When’s The Last Time You Drove Down King Street? – Ward 33 E-Blast May 18th

Before we discuss the King Street Pilot Project that you are hearing so much about on the radio, I must insist that we first set the scene. Ask yourself the following questions and write down the answers, honestly, on a small piece of paper:

1) When was the last time you drove along King Street between Jarvis and Bathurst Streets?

2) How many times in the last week, month and year?

3) When you do, what distance do you travel along this stretch: 1 or 2 blocks, 3 blocks, the whole stretch between Jarvis and Bathurst?

In Toronto when a major transportation decision must be made, city staff make two big mistakes. First, is limiting outreach to the local surrounding community where the change is to be made, most often a downtown location. They don’t go to the car reliant suburbs where residents are most likely to be misinformed by media and then overreact. The second mistake city staff make is providing the media with inadequate materials to illustrate what is being proposed. This leaves agenda-driven media outlets with the ability to have a field day attacking the proposal and still maintain their integrity.

The mistake of ignoring the suburban driver is, of course, being made again tonight when the biggest and final consultation takes place. The meeting will be held in the downtown Intercontinental Hotel Ballroom. Watch the video:

So, now take another look at that piece of paper with your answers on it. City Staff did a bit of surveying to discover that, for the most part, cars have already abandoned this stretch of King St. Because it is so congested we tend to enter and exit it only briefly, to drop off theatre & restaurant patrons. Parking lot entrances all tend to be on the side streets which are our usual destinations. Trucks and taxis make up most of the vehicle traffic, delivering restaurant supplies, diners and theatre patrons. Do the answers you wrote down about your own travel reflect that to any degree?

Toronto staff are proposing a pilot that reflects the information above. It redesigns the street to move the City’s most heavily loaded streetcars efficiently through this stretch of road while continuing to allow some on-street parking plus more efficient pickup and delivery and short-stretch car travel. It allows streetcars to unload large numbers of King St transit riders more safely and quickly, getting them out of other vehicles’ way. Staff propose the pilot operate for one year in order to gather data for four complete seasons. Have a look.

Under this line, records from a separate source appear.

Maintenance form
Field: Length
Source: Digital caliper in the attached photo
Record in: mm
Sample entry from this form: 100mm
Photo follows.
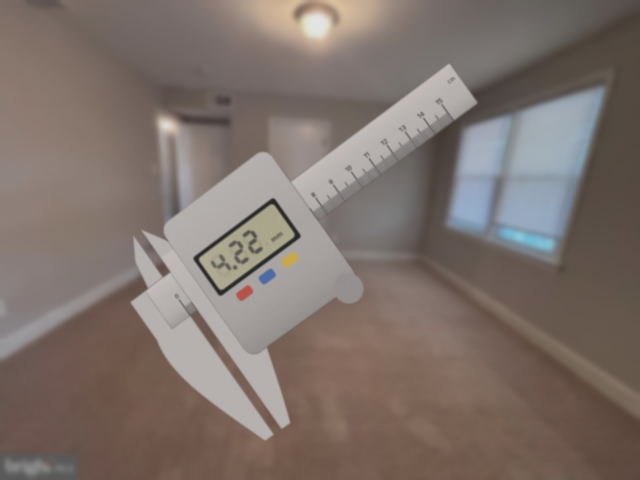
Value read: 4.22mm
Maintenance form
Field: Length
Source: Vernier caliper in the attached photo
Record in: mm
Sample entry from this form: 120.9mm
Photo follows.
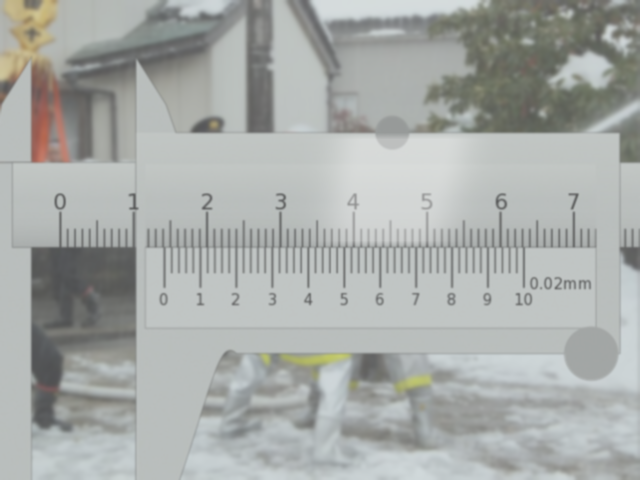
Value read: 14.2mm
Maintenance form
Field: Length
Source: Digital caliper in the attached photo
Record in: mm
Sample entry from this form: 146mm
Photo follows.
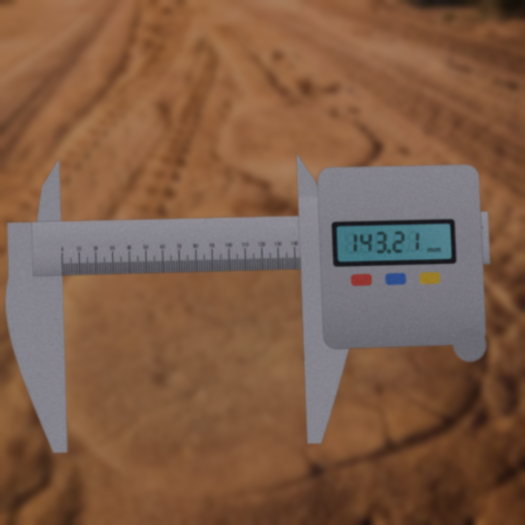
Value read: 143.21mm
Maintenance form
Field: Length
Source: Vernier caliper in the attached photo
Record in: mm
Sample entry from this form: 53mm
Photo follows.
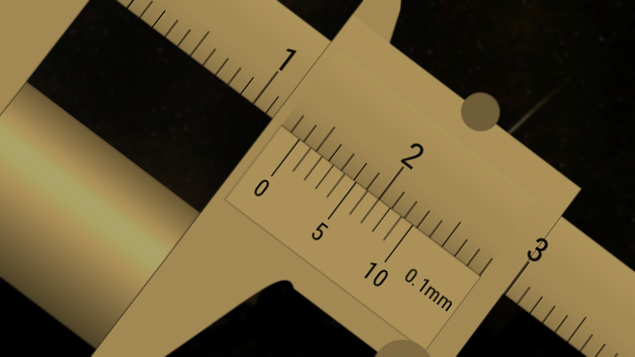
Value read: 13.7mm
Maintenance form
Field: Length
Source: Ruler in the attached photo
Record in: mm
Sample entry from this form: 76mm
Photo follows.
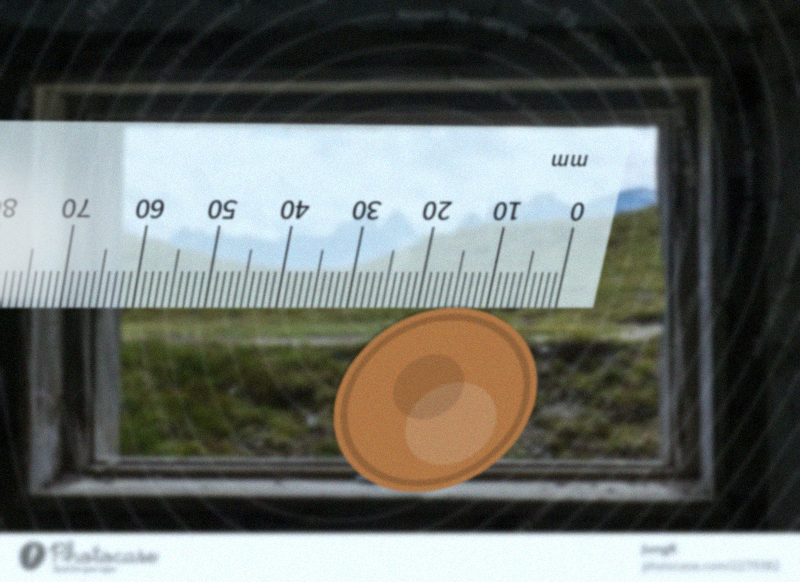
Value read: 29mm
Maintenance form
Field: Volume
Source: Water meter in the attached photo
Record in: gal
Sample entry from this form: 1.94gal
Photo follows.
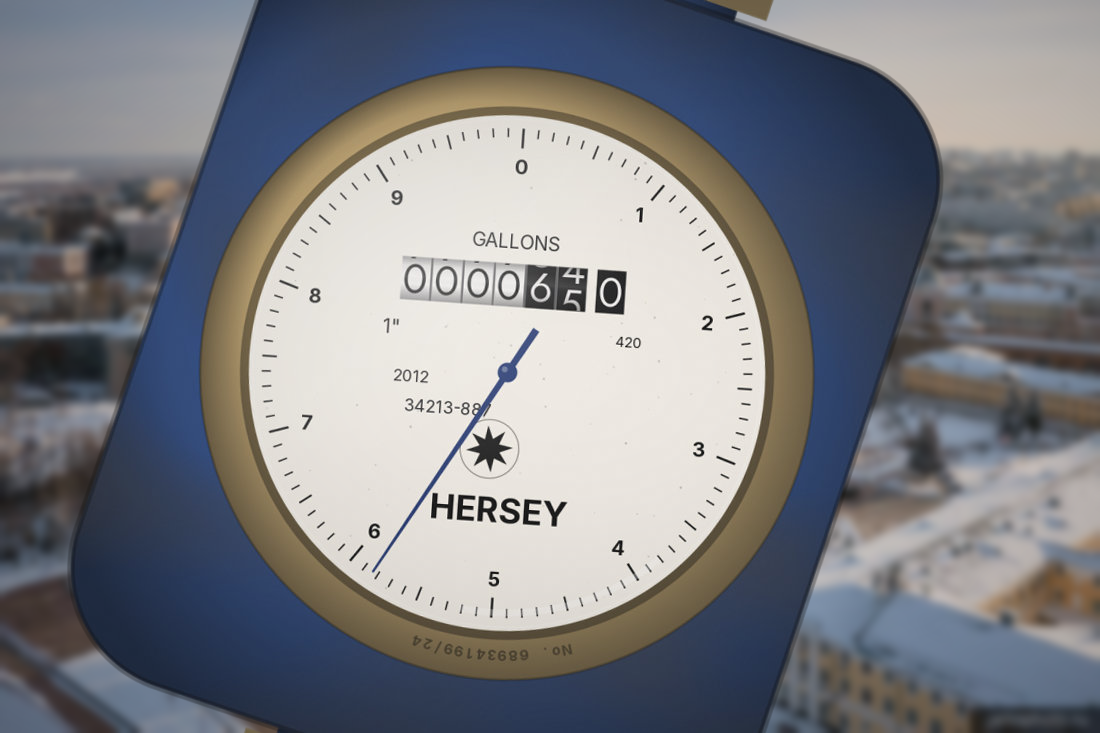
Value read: 645.8gal
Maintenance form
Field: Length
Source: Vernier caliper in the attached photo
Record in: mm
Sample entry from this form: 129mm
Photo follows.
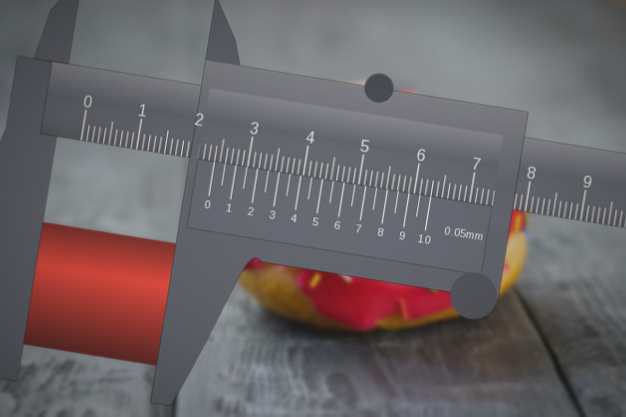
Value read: 24.0mm
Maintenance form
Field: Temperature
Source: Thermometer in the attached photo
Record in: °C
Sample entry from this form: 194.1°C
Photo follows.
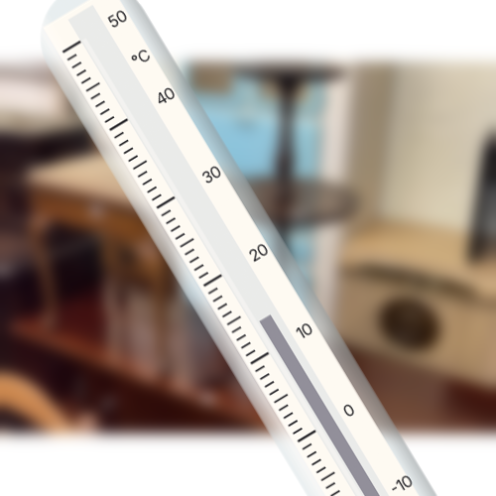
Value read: 13.5°C
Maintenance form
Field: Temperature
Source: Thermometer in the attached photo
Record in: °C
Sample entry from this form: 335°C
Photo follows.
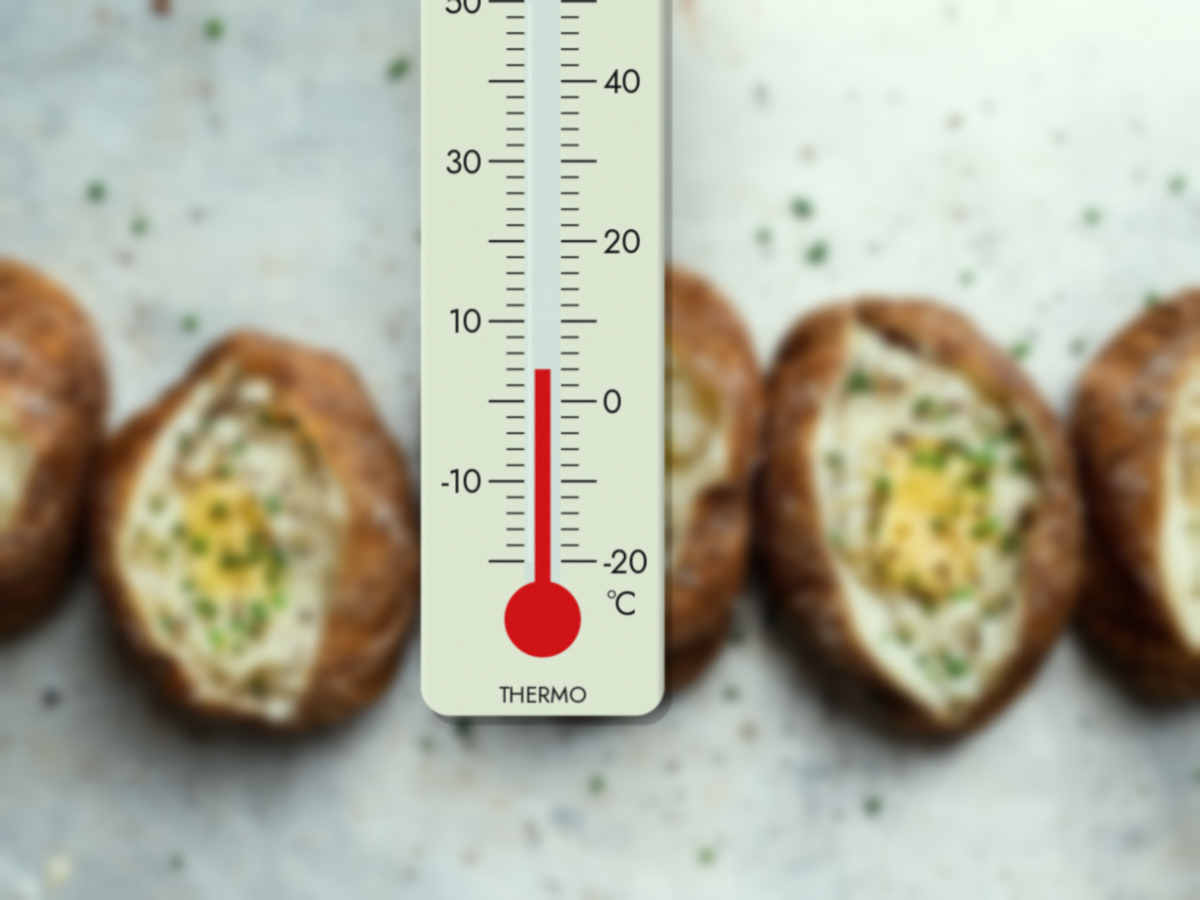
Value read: 4°C
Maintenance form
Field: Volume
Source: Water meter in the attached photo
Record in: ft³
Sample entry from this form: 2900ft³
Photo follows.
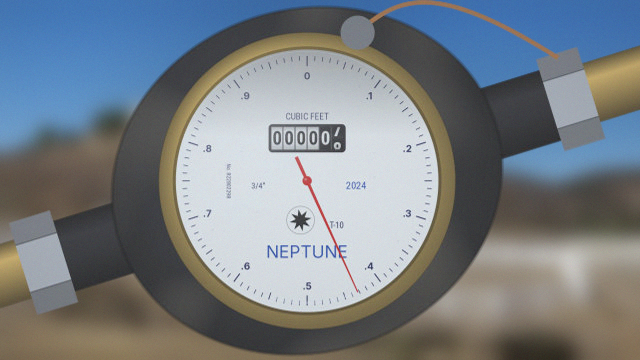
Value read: 7.43ft³
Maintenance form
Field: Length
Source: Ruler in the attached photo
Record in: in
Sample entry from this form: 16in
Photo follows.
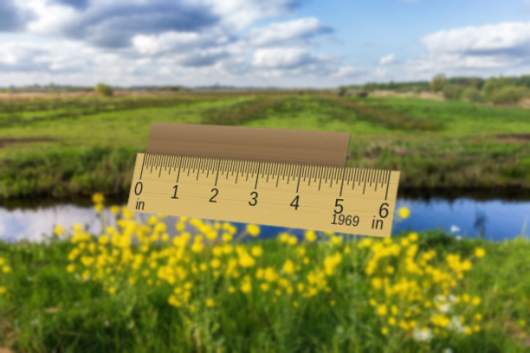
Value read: 5in
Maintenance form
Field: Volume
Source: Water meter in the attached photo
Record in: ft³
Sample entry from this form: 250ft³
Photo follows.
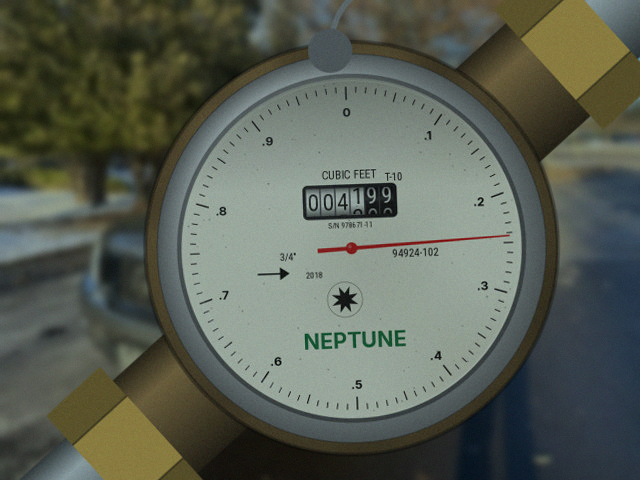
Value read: 4199.24ft³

The illustration above attempts to explain the King Street Pilot Proposal. It demonstrates the mistakes the city makes in communications perfectly. The drawing does not reflect the scale of any of the blocks from Bathurst to Jarvis. Continually, while I was getting my briefing, a staff member would interject, “Keep in mind this is not to scale.” Why the hell isn’t it? If we are about to enter into a city-wide debate and the drawing is likely to bounce all over the internet, shouldn’t it illustrate precisely how my driving experience will change? All week long I have been listening to AM talk radio describe the proposal incorrectly and who can blame them.

The best way to understand the drawing, year-long proposal and the data that led to it, is to attend a consultation and have the fancy little illustration explained in person. You likely won’t go down to Front Street tonight to attend and since you won’t, I hope your answers to the questions above were similar to mine. That is: Hardly ever unless I’m in a cab and never more than a block or two.